C'è un caso, fra quelli che ha trattato per lavoro, o che ha letto sui giornali, che l'ha colpita più degli altri?
Sì, c’è stato il caso di un video offensivo ai danni di una ragazza straniera che circolava su WhatsApp. I compagni la prendevano in giro per il suo accento, il suo aspetto fisico e anche con battute a sfondo sessuale. La ragazza ne ha parlato con la sua insegnante di lettere che era riuscita ad instaurare con lei un rapporto di fiducia. L’insegnante mi ha contattata subito e siamo riuscite ad evitare che il video venisse pubblicato sui social, ma anche ad attivare un percorso con tutta la classe. Adesso gli autori di quel video stanno facendo un percorso di "peer education" nella scuola, spiegando agli altri ragazzi perché è sbagliato diffondere fotografie o video contro qualcuno che non può difendersi. Quando non riusciamo ad evitare che gli episodi finiscano in tribunale, mi colpiscono sempre positivamente i genitori che collaborano, che ammettono che il proprio figlio ha sbagliato e che in questo modo ci aiutano a costruire un percorso serio di messa alla prova che può essere un’occasione di crescita condivisa. Purtroppo non sempre succede.

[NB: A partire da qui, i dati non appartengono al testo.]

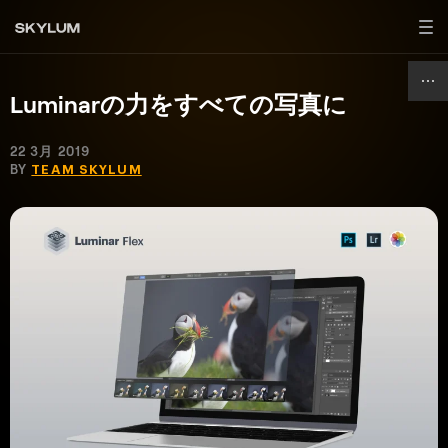
Luminarの力をすべての写真に
22 3月 2019
BY
TEAM SKYLUM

Lei ha fatto diversi incontri nelle scuole e con le associazioni, per parlare di questo tema. Che clima si respira?
Mi colpisce sempre la voglia dei ragazzi di capire, mi spiace che spesso sia la prima volta che sentono parlare dei reati che si possono commettere on line. Dovrebbero sentirne parlare a scuola, in famiglia, dovrebbero diventare argomenti di confronto, come l’educazione sessuale o stradale. C’è ancora molto da fare, ma credo che il percorso sia finalmente iniziato. Purtroppo però il problema del bullismo non si risolverà a breve, è una questione prima di tutto culturale, c’è molto da lavorare.
Durante la presentazione del suo libro, a MIlano, lei ha parlato di una bambina bullizzata e salvata dal fratello. Era lei?
Sì. Ricordo che quando ero piccola, alle elementari, ero stata presa di mira da un gruppo di ragazzi più grandi di me. Mi facevano i dispetti, tipici di quell’età, sgambetti, spintoni, offese varie. Una volta però arrivarono a puntarmi contro un piccolo coltello di quelli da campeggio perché volevano dei soldi, allora ricordo bene di aver avuto paura. Ho la fortuna di avere un fratello maggiore che in quell’occasione mi ha aiutato molto, una specie di "peer education" di quei tempi. Poi qualche giorno dopo tornai a casa con le ginocchia sbucciate e allora intervenne mia mamma e tutto finì. A quei tempi i segni del bullismo erano visibili, si portavano addosso e gli adulti di riferimento potevano intervenire con più facilità.